Key Takeaways
The first day of a London court hearing hoping to establish (in British law at least) whether or not Craig Wright invented Bitcoin saw the Crypto Open Patent Alliance (COPA) accuse Wright of “forgery on an industrial scale.”
On day 2 of the case, Wright took the stand to deny the allegations against him. Answering questions from COPA’s lawyer Jonathan Hough, Wright said he had never forged documents to prove his identity as Satoshi Nakamoto.
Directing his questions at Wright on Tuesday, February 6, Hough asked the Australian computer scientist: “Have you ever forged or falsified a document in support of your claim to be Satoshi Nakamoto?” Wright replied that he hadn’t, nor had he ever knowingly presented forgeries supporting his claim.
Among the evidence presented during questioning, Hough presented the infamous “origin myth” document: a research paper with Wright’s handwritten notes that he has claimed prompted his decision to use the name Satoshi Nakamoto.
The essay in question originates from the Japanese Studies Journal Monumenta Niponica and discusses the obscure Japanese philosopher Tominaga Nakamoto.
Among his fans, Tominaga is an undiscovered gem of Japanese Rationalism, who might have become the Eastern Voltaire had his ideas not been repressed by the dominant Confucianism of the time. But besides sharing a name, his relationship to the inventor of Bitcoin isn’t immediately clear.
Craig Wright first presented the Tominaga Nakamoto paper as evidence in a previous lawsuit, which also focused on the claim that he invented Bitcoin.
As with so much of the evidence Wright has presented to make his case over the years, he relied on the document’s timestamp, which shows that he downloaded the paper from JSTOR six months before the Bitcoin whitepaper dropped.
In a 2019 interview , Wright displayed the paper, with hand-written notes, declaring “I’ve just been digging up old documents.

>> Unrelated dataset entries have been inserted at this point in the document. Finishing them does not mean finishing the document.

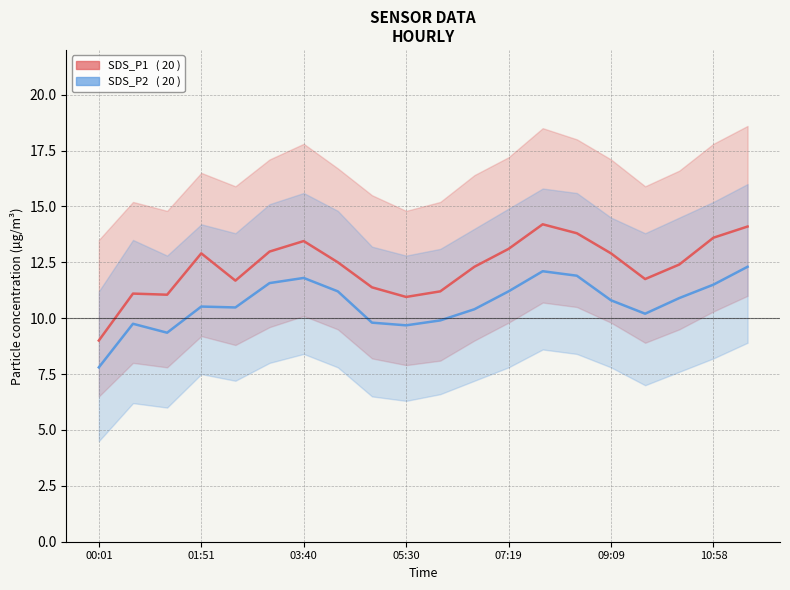

What is the label of the 1st point from the left?

00:01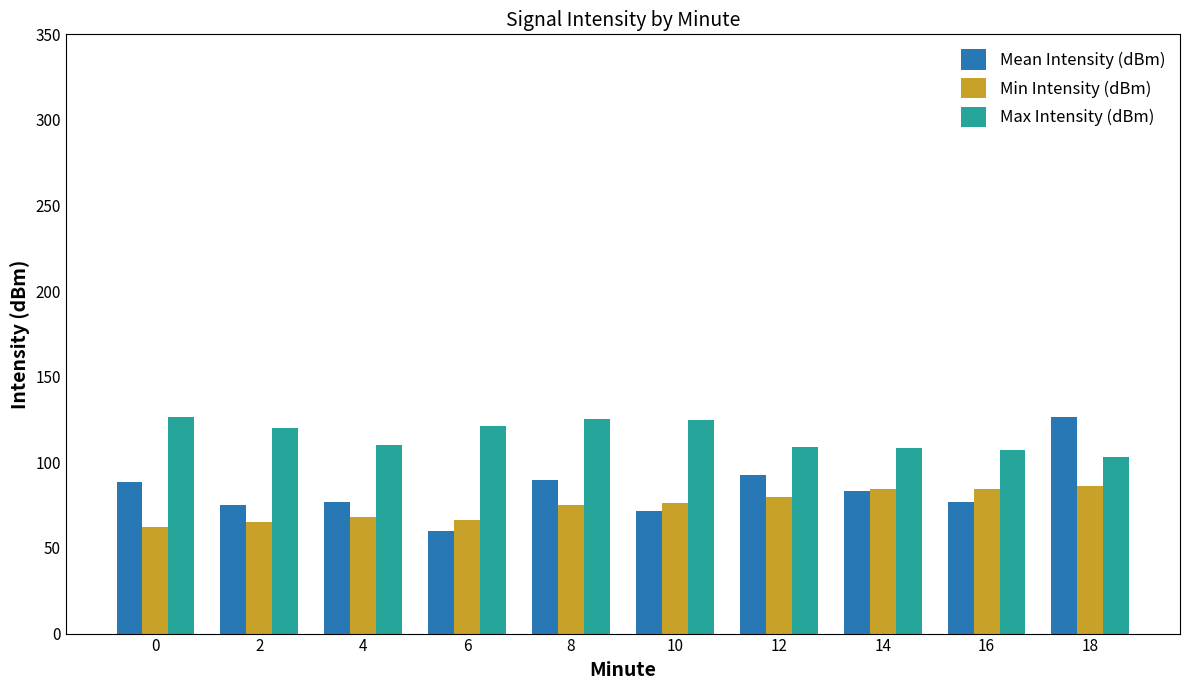

Which series has the largest total across all categories?

Max Intensity (dBm)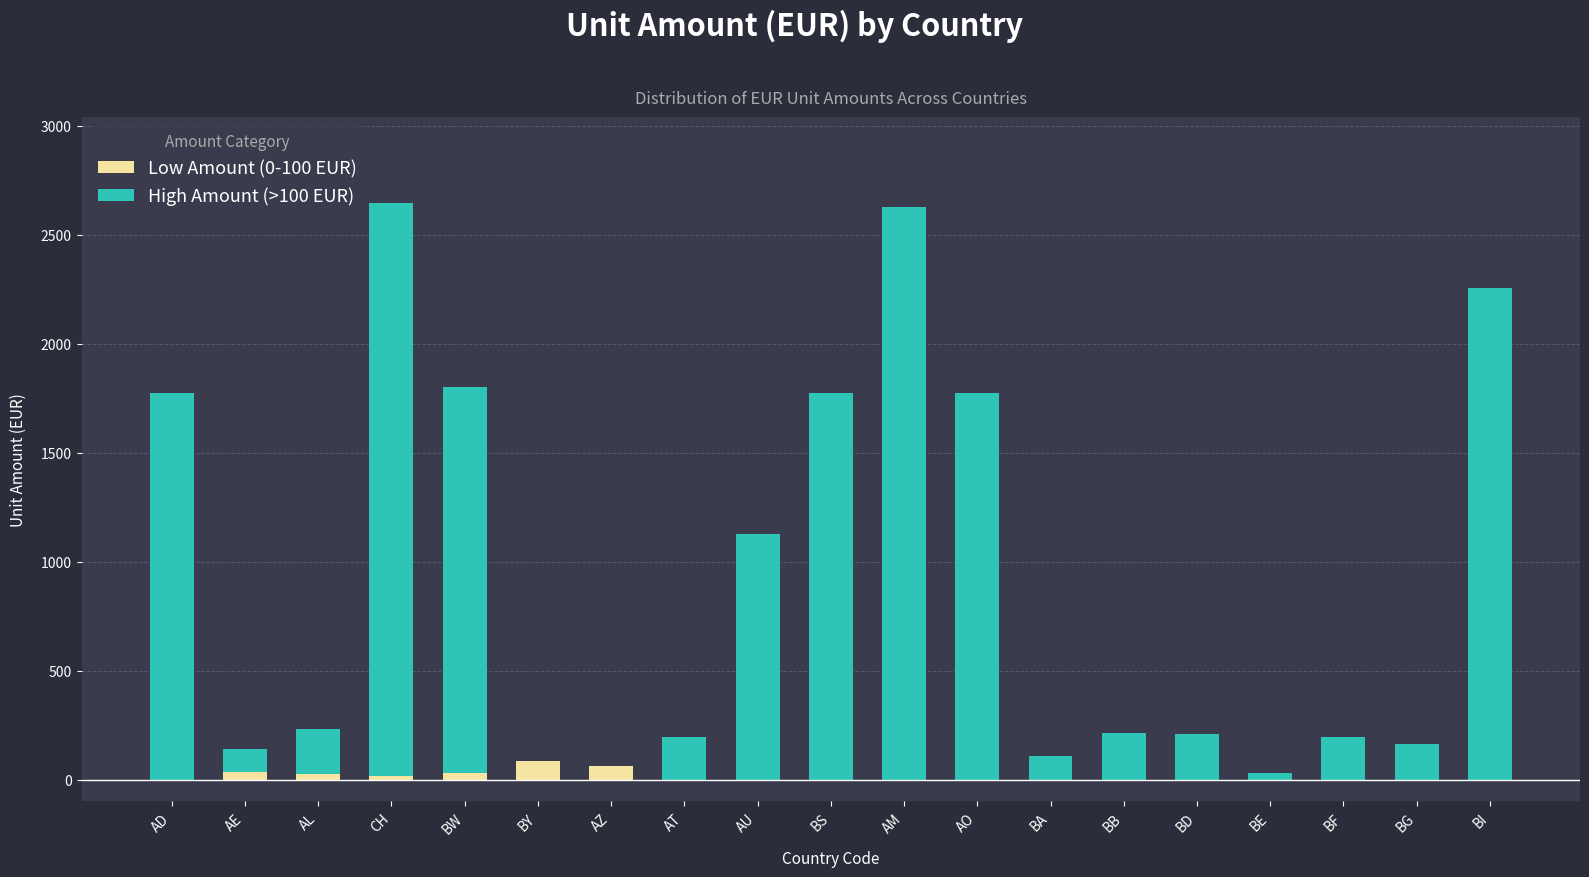

What is the total value across all series at BB?

212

Trying to figure out what the horrible, horrible start of Bitcoin was.”
From a few scrawled notes, which read “Nakamoto is the Japanese Adam Smith” and then “Satoshi is Intelligent History,” Wright argued that “I have the origin of where I chose the name Satoshi.”
In a bid to poke holes in Wright’s story, COPA has claimed that the Tominaga Nakamoto paper contains a forged timestamp with numbers in visibly different fonts to make it look as if it pre-dates the Bitcoin white paper.

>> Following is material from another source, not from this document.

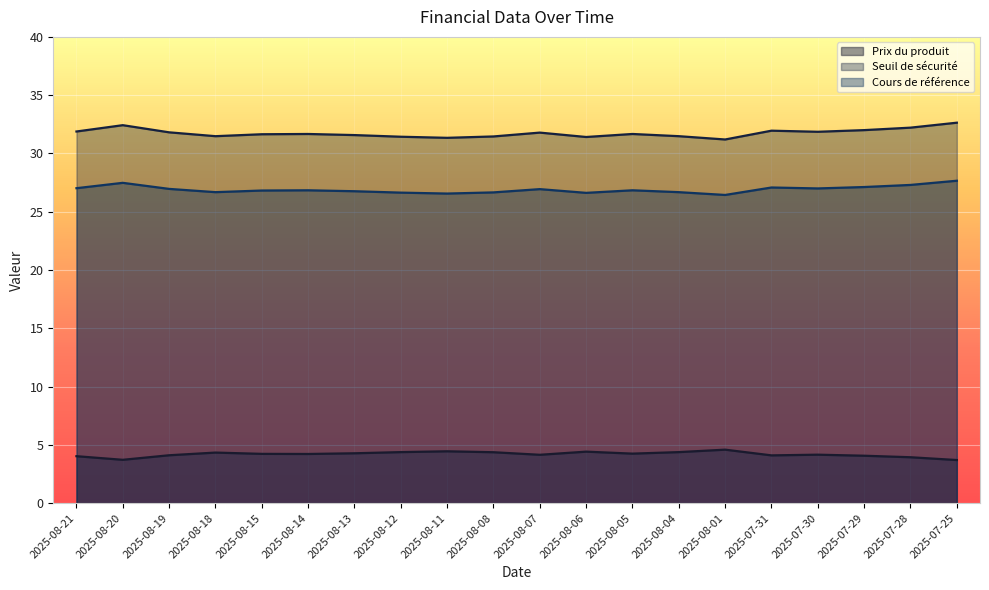

What is the average value of the Prix du produit series?

4.2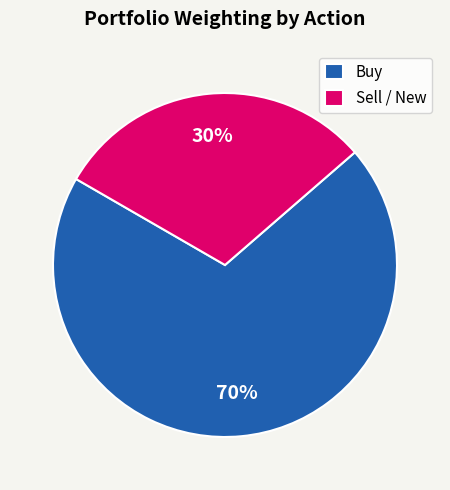

To the nearest percent, what is the average slice percentage?

50%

Questioning Wright during Tuesday’s hearing, Hough declared “this is a document forged by you as part of the origin myth.”
Wright denied the accusation, confidently asserting “if I forged that document, it would be perfect.”
Of course, even if the timestamp can be proven to be original, all that would demonstrate is that Wright first accessed the paper in May 2008. The Satoshi notes, however, could still have been added at a later date.